Top of Dataset records

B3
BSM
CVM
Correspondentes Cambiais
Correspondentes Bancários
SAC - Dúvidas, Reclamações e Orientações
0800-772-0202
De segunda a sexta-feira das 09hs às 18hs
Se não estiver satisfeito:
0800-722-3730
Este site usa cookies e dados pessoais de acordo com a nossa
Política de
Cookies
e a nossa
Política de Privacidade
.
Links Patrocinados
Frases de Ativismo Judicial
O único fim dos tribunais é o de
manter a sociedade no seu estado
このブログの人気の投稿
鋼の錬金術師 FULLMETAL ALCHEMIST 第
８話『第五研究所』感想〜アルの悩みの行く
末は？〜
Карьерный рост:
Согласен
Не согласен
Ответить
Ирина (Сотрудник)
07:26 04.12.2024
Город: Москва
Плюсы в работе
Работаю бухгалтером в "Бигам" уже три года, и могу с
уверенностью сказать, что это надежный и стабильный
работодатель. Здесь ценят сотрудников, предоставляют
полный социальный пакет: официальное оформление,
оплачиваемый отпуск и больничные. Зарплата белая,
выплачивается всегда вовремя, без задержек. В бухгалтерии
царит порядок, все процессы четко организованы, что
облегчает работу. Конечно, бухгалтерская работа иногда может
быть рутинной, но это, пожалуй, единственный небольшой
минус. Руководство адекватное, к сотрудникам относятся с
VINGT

Bottom of Dataset records
Top of Dataset records

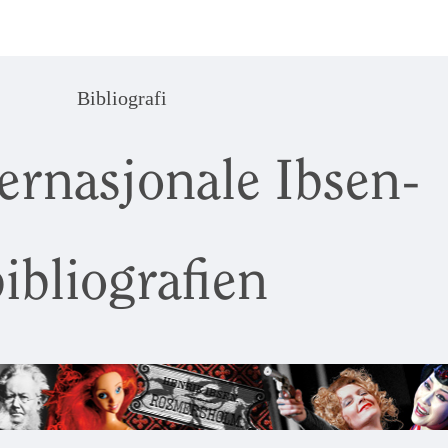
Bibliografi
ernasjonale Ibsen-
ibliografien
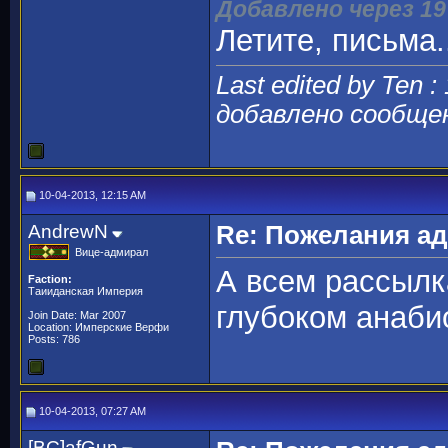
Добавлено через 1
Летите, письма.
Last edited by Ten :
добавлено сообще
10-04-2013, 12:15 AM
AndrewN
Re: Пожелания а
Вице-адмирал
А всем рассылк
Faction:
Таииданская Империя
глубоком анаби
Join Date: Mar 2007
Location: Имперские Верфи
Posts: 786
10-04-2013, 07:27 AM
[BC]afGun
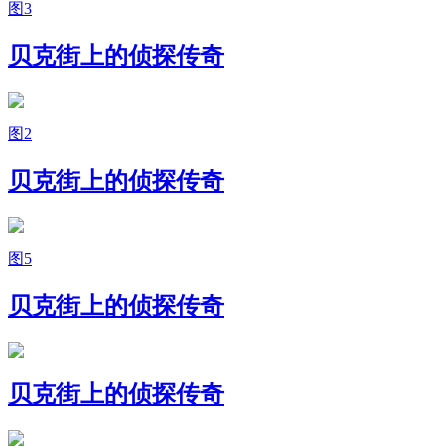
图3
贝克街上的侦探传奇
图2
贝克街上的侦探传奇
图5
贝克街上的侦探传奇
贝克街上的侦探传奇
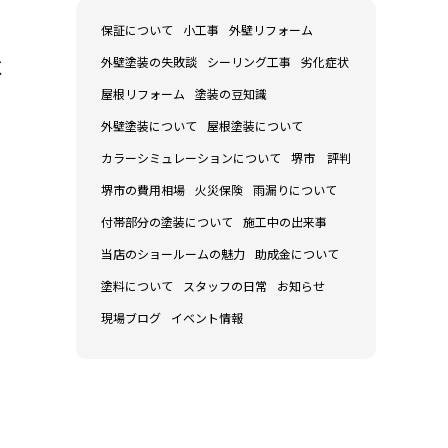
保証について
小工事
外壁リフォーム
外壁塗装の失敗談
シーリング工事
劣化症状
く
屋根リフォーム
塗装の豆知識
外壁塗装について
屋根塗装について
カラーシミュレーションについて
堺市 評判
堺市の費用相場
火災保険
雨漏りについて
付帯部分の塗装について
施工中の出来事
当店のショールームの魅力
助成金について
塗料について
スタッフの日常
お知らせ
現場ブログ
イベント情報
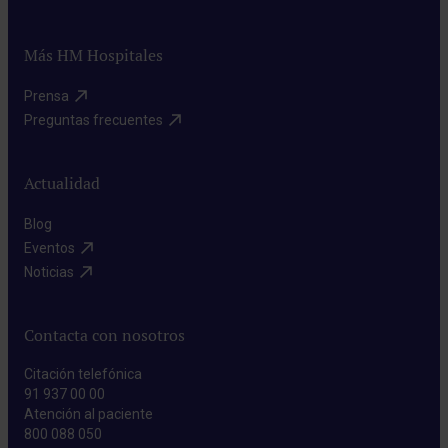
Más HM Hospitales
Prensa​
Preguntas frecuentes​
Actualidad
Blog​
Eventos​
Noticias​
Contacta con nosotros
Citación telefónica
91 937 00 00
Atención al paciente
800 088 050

Bottom of Dataset records

Assignment:
Could you reproduce, exactly, every line above from the line with "0800-722-3730" to the line with "manter a sociedade no seu estado", and no other line? Both ends count.

Solution to this problem:
0800-722-3730
Este site usa cookies e dados pessoais de acordo com a nossa
Política de
Cookies
e a nossa
Política de Privacidade
.
Links Patrocinados
Frases de Ativismo Judicial
O único fim dos tribunais é o de
manter a sociedade no seu estado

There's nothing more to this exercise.